Lab 3: Polymerase Chain Reaction
To screen for Wolbachia symbiont DNA in the extracted DNA from arthropods using one of the most widely used biotechnology techniques in biological research: Polymerase Chain Reaction (PCR).
Students will amplify DNA extracted from experimental and control arthropods using PCR. Upon completion of this activity, students will use and understand the steps of PCR, utilize DNA as a diagnostic tool to discover microbes and barcode organisms, and seamlessly transition their discovery-based science from organisms to molecules.
Prerequisite Skills: Prior practice with micropipettors.
Teaching Time: 45 minutes
Recommended Project Guide
This lab activity requires two separate PCR reactions (Arthropod and Wolbachia) which allows for customization of the annealing temperature. The protocol is recommended for more sensitive Wolbachia detection and downstream analyses, such as Sanger sequencing.
This lab activity condenses the PCR protocol into one duplex reaction that amplifies both arthropod and Wolbachia DNA in the same assay. It will amplify most, but not all, Wolbachia as the annealing temperature is optimized for the arthropod DNA. The protocol is recommended for efficient use of classroom time and resources.
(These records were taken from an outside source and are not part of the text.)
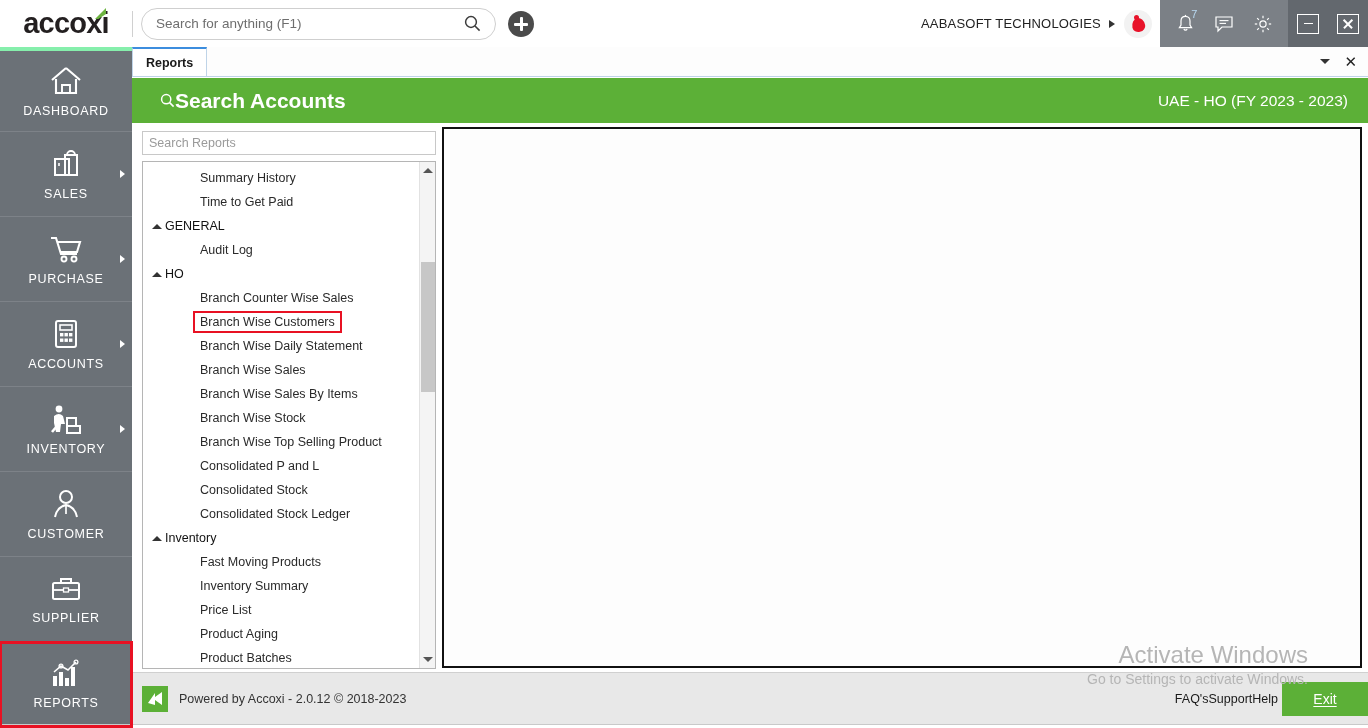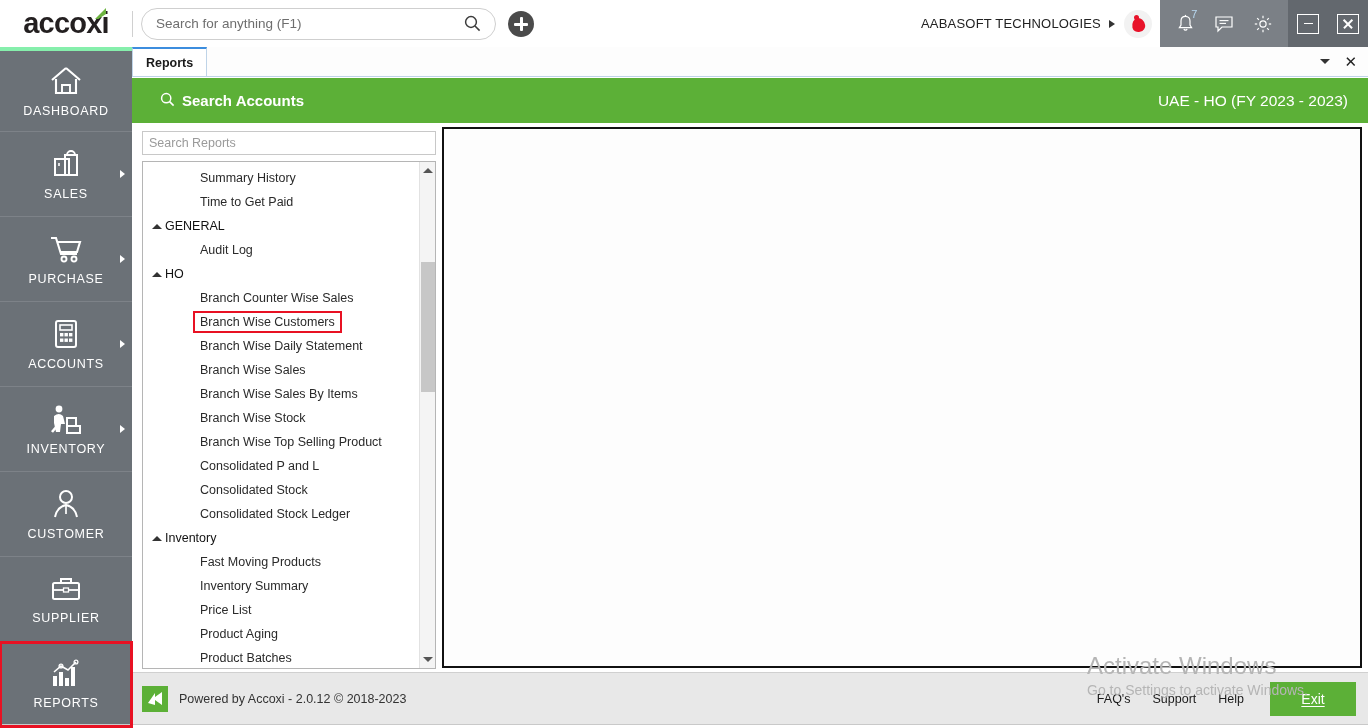--- a/index.html
+++ b/index.html
@@ -148,21 +148,21 @@
   }
   .tab-close { font-size:15px; color:#222; cursor:pointer; line-height:1; }
 
   
   .greenbar {
     position:absolute; left:132px; top:78px; width:1236px; height:45px;
     background:#5cb037; display:flex; align-items:center;
     padding: 0 20px 0 28px; color:#fff;
   }
   .greenbar-title {
-    font-size:15px; font-weight:bold; display:flex; align-items:flex-start; gap:7px;
+    font-size:21px; font-weight:bold; display:flex; align-items:center; 
   }
   .greenbar-right { margin-left:auto; font-size:15.5px; }
 
   
   .reports-panel {
     position:absolute; left:142px; top:131px; width:294px; height:541px;
   }
   .reports-search {
     width:294px; height:24px; border:1px solid #c8c8c8; background:#fff;
     display:flex; align-items:center; padding:0 6px;
@@ -218,40 +218,40 @@
   }
 
   
   .content-panel {
     position:absolute; left:442px; top:127px; width:920px; height:541px;
     background:#fdfdfd; border:2px solid #111;
   }
 
   
   .watermark {
-    position:absolute; right:60px; bottom:28px; text-align:left;
+    position:absolute; right:60px; bottom:39px; text-align:right;
     color:#b5b5b5; pointer-events:none; z-index:20;
   }
   .wm-title { font-size:24px; line-height:28px; }
   .wm-sub { font-size:14px; line-height:20px; }
 
   
   .footer {
     position:absolute; left:132px; top:672px; width:1236px; height:52px;
     background:#e8e8e8; display:flex; align-items:center; padding:0 0 0 10px;
     border-top:1px solid #d0d0d0;
   }
   .footer-logo {
     width:26px;height:26px;background:#5cb037; margin-right:11px;
     display:flex;align-items:center;justify-content:center; flex:0 0 auto;
   }
   .footer-text { font-size:12.5px; color:#333; }
   .footer-links {
-    margin-left:auto; display:flex; align-items:center; gap:22px;
-    padding-right:12px; font-size:12.5px; color:#1a1a1a;
+    margin-left:auto; display:flex; align-items:center; 
+    font-size:12.5px; color:#1a1a1a;
   }
   .footer-links span { cursor:pointer; }
   .exit-btn {
     width:86px;height:34px;background:#5cb037;color:#fff;font-size:14px;
     display:flex;align-items:center;justify-content:center;cursor:pointer;
     margin-left:4px;
   }
   .exit-btn u { text-underline-offset:2px; }
   .bottom-strip {
     position:absolute; left:0; bottom:0; width:1368px; height:4px;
Quick Tools: PCR Calculators
PCR Calculators can be used as a Quick Guide at the bench. Simply download the calculator, select the preferred PCR reaction (tab), and adjust the # reactions in Column C to calculate the Master Mix volume.
- PCR Calculator: PCR template using Promega GoTaq Green Master Mix (10/21)
- PCR Calculator: PCR template using MiniOne Taq Master Mix (10/21)
Q: Why do the protocols have different annealing temperatures?
A:The arthropod COI and Wolbachia 16S primers have slightly different annealing temperatures. The arthropod band will amplify best at 49°C whereas the Wolbachia band will amplify best at 55°C. Therefore, we recommend two separate PCR reactions for optimal results. However, it is possible to set up a duplex reaction (both primers in the same PCR reaction) if time and resources are a concern.
- The duplex reaction has been tested with Promega GoTaq (M7122), MiniOne (M6208), Fisher (K1081), and NEB (M0484S) – all Taq polymerases will often, but not always, amplify both bands using an annealing temperature of 49°C. If you use a higher annealing temperature (55°C), the CO1 band may not be visible.
- PCR reactions using GE Illustra PureTaq PCR beads work best with a 55°C annealing temperature for both primers.
- You may run this lab with a different Taq polymerase. If you use a different reagent, please test it beforehand to make sure you get the expected results. If you don’t get expected results, try using a different annealing temperature, between 45°C and 55°C. The denaturation and extension temperatures should remain the same.